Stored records

# # # #

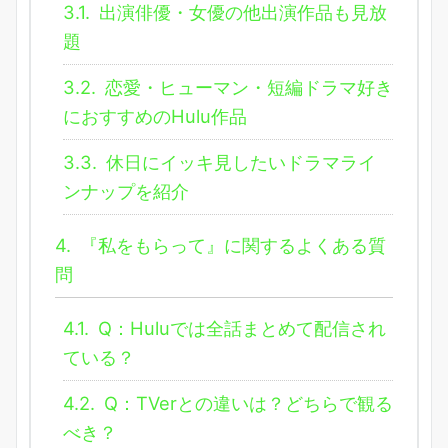
3.1.
出演俳優・女優の他出演作品も見放
題
3.2.
恋愛・ヒューマン・短編ドラマ好き
におすすめのHulu作品
3.3.
休日にイッキ見したいドラマライ
ンナップを紹介
4.
『私をもらって』に関するよくある質
問
4.1.
Q：Huluでは全話まとめて配信され
ている？
4.2.
Q：TVerとの違いは？どちらで観る
べき？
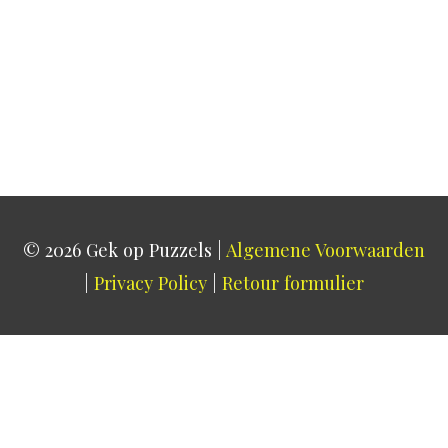
© 2026
Gek op Puzzels
|
Algemene Voorwaarden
|
Privacy Policy
|
Retour formulier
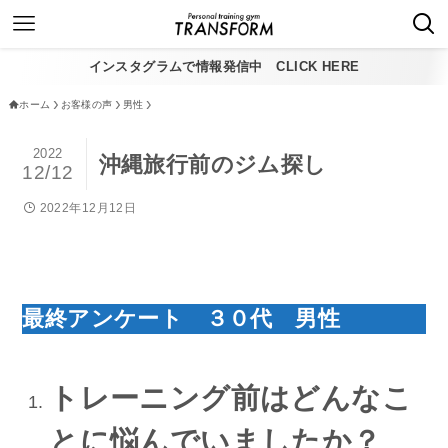
インスタグラムで情報発信中 CLICK HERE
ホーム
お客様の声
男性
2022
沖縄旅行前のジム探し
12/12
2022年12月12日
最終アンケート ３０代 男性
トレーニング前はどんなこ
とに悩んでいましたか？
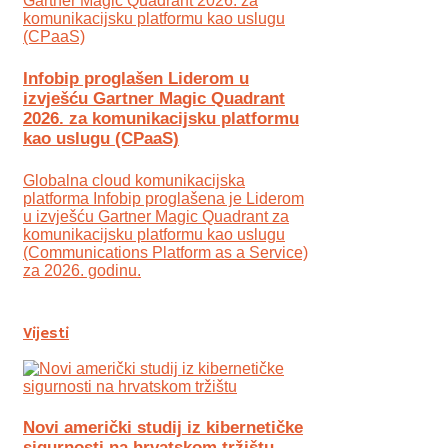
Infobip proglašen Liderom u
izvješću Gartner Magic Quadrant
2026. za komunikacijsku platformu
kao uslugu (CPaaS)
Globalna cloud komunikacijska
platforma Infobip proglašena je Liderom
u izvješću Gartner Magic Quadrant za
komunikacijsku platformu kao uslugu
(Communications Platform as a Service)
za 2026. godinu.
Vijesti
Novi američki studij iz kibernetičke
sigurnosti na hrvatskom tržištu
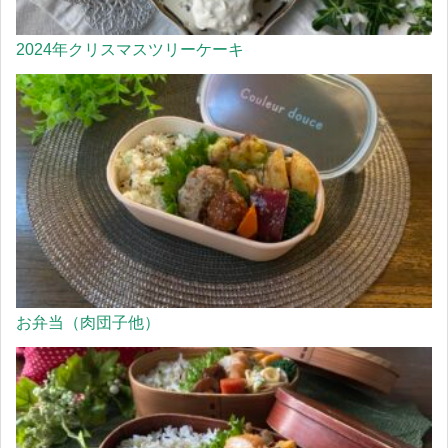
2024年クリスマスツリーケーキ
お弁当（肉団子他）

# # # #

State how many lines in the records contain the string "platformu". Give the number with no words around it.

▶ _The answer_
2